Questions about Legislative District 8
One decision, however, stands out.
The two Republicans voted against a change in the final plan to move some Republicans out of Legislative District 8.
That district stretches from Casa Grande through Florence and the San Tan Valley all the way to Globe in one corner, and Oracle in the other. The final plan put it below the “ideal” population of about 213,000, one thirtieth of the state population in 2010.
As it turned out, though, the district is far from a Democrat shoo-in: Voters elected Democrat Barbara McGuire to the state Senate in 2012, and again last year. But the two House seats have been held by Republicans Frank Pratt and T.J. Shope.
Justice Ruth Bader Ginsburg cited the election results.
Hearne said that’s not the point.
“We would say, your honor, that an incompetent gerrymander is not less a gerrymander when it unequally apportions the population than a competent gerrymander that obtained the partisan objective,” he responded.
Brnovich, in his own arguments to the court, went a bit farther than Hearne.
He said it’s legally irrelevant that the commission, in drawing the lines, did so with the intent of complying with the Voting Rights Act. Brnovich told the justices they should instead focus on the one person-one vote requirements of the U.S. Constitution.
“No statute can trump the Constitution,” he said.
That still leaves the question of whether there are any reasons the commission can deviate from ideal population.

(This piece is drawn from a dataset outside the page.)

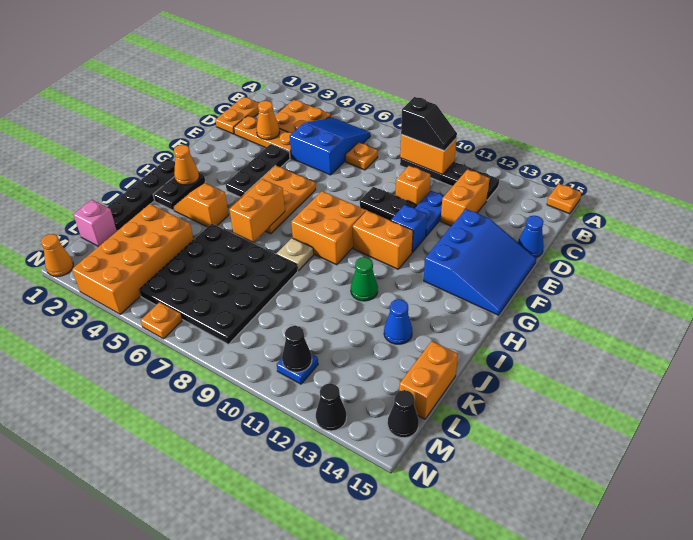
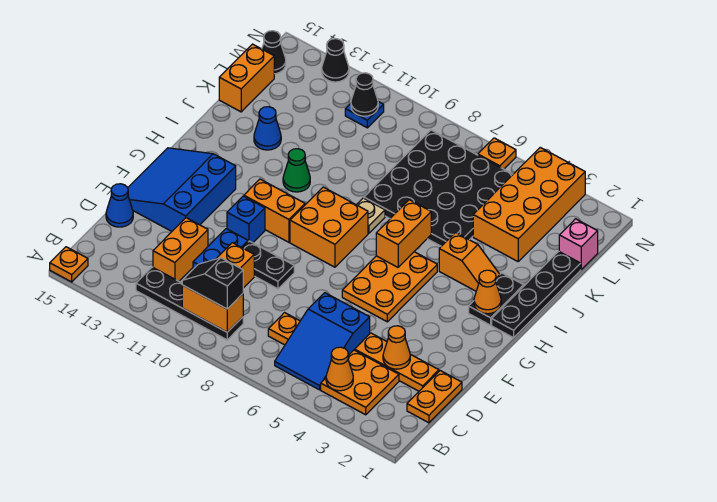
black 1x3 plate [226,144,290,197] -> none
orange 1x1 cone [41,234,73,277] -> orange 1x1 cone moved to [326,347,353,391]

For example, Justice Alito noted that the 2000 voter-approved state constitutional provision creating the commission requires it to consider not just the Voting Rights Act but other factors, like following political boundaries when possible. He said that could create a situation where moving a line to keep residents of a county together would result in unequally populated legislative districts.
Brnovich conceded such moves would be legal — but only if they were “incidental” to meeting the goal. What happened here, he said, is “systematic underpopulation” of certain districts. And even then, Brnovich said, the desire to keep county residents together is not, by itself, an excuse for changes.
“The road to hell is paved with good intentions,” he told the justices.
Scalia separately questioned Brnovich on the fact that when the lawsuit was first filed by the Republican interests, the state itself stayed out of the argument. It was only when there was an appeal to the Supreme Court that Brnovich, on behalf of Secretary of State Michele Reagan, both of them Republicans decided to intercede.
“What happened? Was there an election in between or something?” Scalia inquired to the laughter of the audience.
“Yes,” Brnovich answered. “And I won overwhelmingly.”
“I knew it,” Scalia responded.
“Thank you very much,” Brnovich said. “I will be up for reelection in three more years.”